**REQUIRED ACTION:** Examine the records and identify each line that includes the string "Apache". Copy those lines.

◆ ◆ ◆

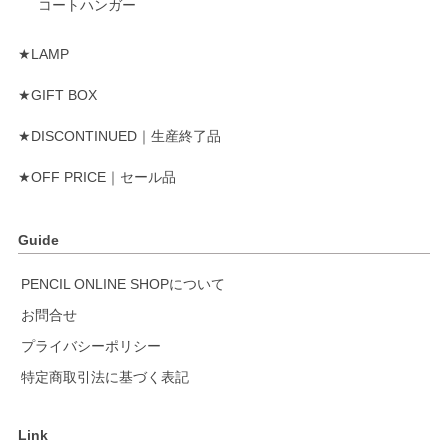
コートハンガー
★LAMP
★GIFT BOX
★DISCONTINUED｜生産終了品
★OFF PRICE｜セール品
Guide
PENCIL ONLINE SHOPについて
お問合せ
プライバシーポリシー
特定商取引法に基づく表記
Link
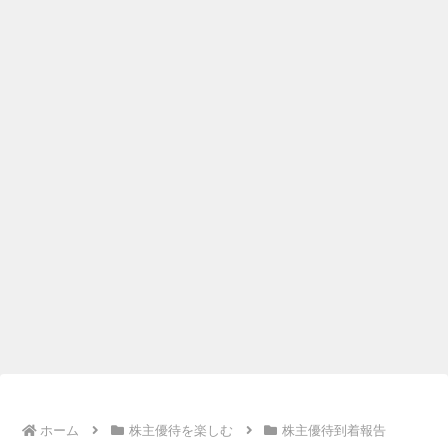
ホーム
株主優待を楽しむ
株主優待到着報告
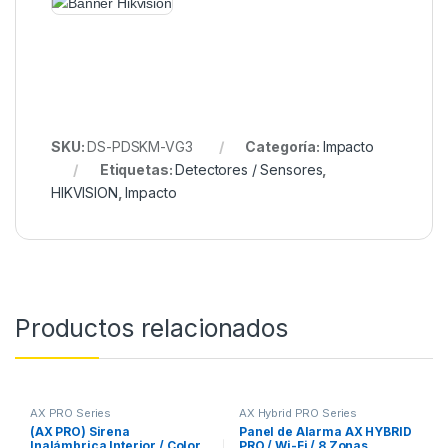
SKU:
DS-PDSKM-VG3
Categoría:
Impacto
Etiquetas:
Detectores / Sensores
,
HIKVISION
,
Impacto
Productos relacionados
AX PRO Series
AX Hybrid PRO Series
(AX PRO) Sirena
Panel de Alarma AX HYBRID
Inalámbrica Interior / Color
PRO / Wi-Fi / 8 Zonas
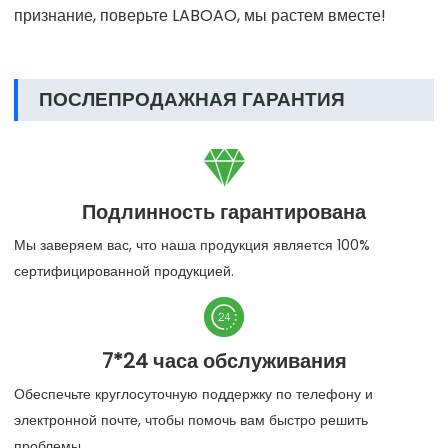
биофармацевтическими компаниями, компаниями,
занимающимися новой энергией, электроникой,
пищевой промышленностью, защита окружающей
среды и т. д. Сотрудничество с предприятиями, наша
стабильная и надежная продукция экспортируется в
более чем 120 стран мира и получила высокое
признание, поверьте LABOAO, мы растем вместе!
ПОСЛЕПРОДАЖНАЯ ГАРАНТИЯ

Подлинность гарантирована
Мы заверяем вас, что наша продукция является 100%
сертифицированной продукцией.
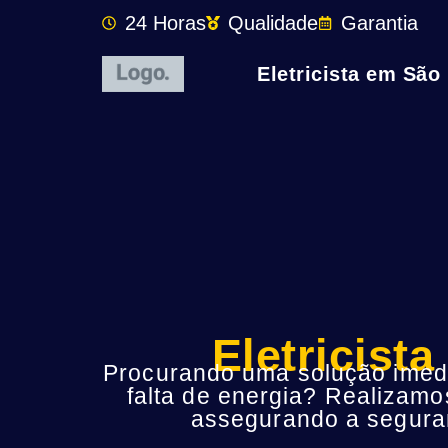
24 Horas
Qualidade
Garantia
Eletricista em São
Eletricist
Procurando uma solução imedia
falta de energia? Realizamo
assegurando a seguran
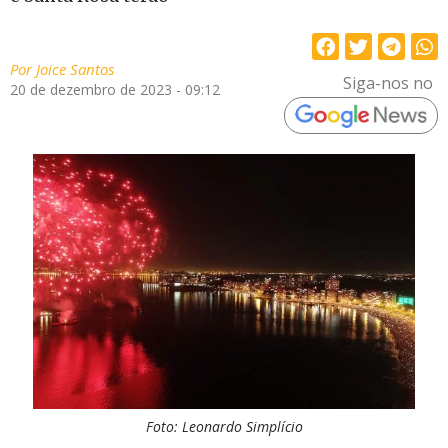
Por
Joice Santos
Siga-nos no
20 de dezembro de 2023 - 09:12
Foto: Leonardo Simplício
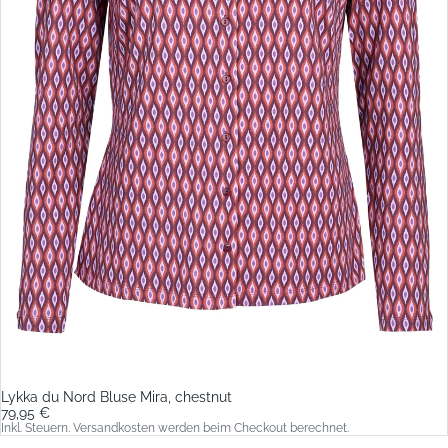
Lykka du Nord Bluse Mira, chestnut
79,95 €
Inkl. Steuern. Versandkosten werden beim Checkout berechnet.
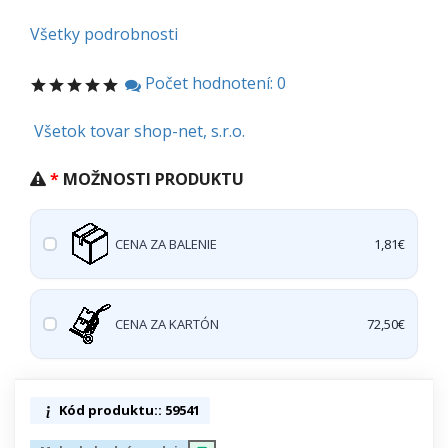
Všetky podrobnosti
Počet hodnotení: 0
Všetok tovar shop-net, s.r.o.
MOŽNOSTI PRODUKTU
CENA ZA BALENIE
1,81€
CENA ZA KARTÓN
72,50€
Kód produktu:: 59541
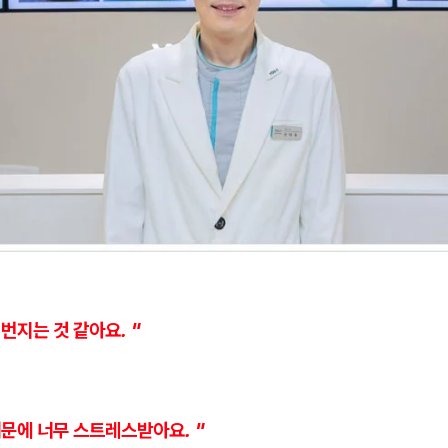
 번지는 것 같아요. "
때문에 너무 스트레스받아요. "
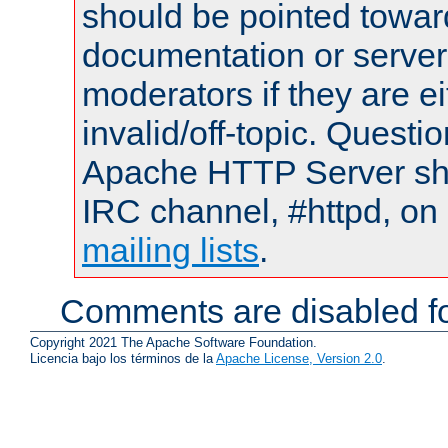
should be pointed towar
documentation or serve
moderators if they are 
invalid/off-topic. Quest
Apache HTTP Server shou
IRC channel, #httpd, on 
mailing lists
.
Comments are disabled fo
Copyright 2021 The Apache Software Foundation.
Licencia bajo los términos de la
Apache License, Version 2.0
.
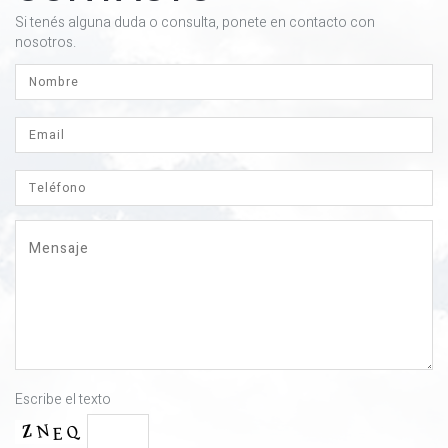
Si tenés alguna duda o consulta, ponete en contacto con
nosotros.
Escribe el texto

◆ ◆ ◆

**REPLY:**
Apache HTTP Server shou
Copyright 2021 The Apache Software Foundation.
Apache License, Version 2.0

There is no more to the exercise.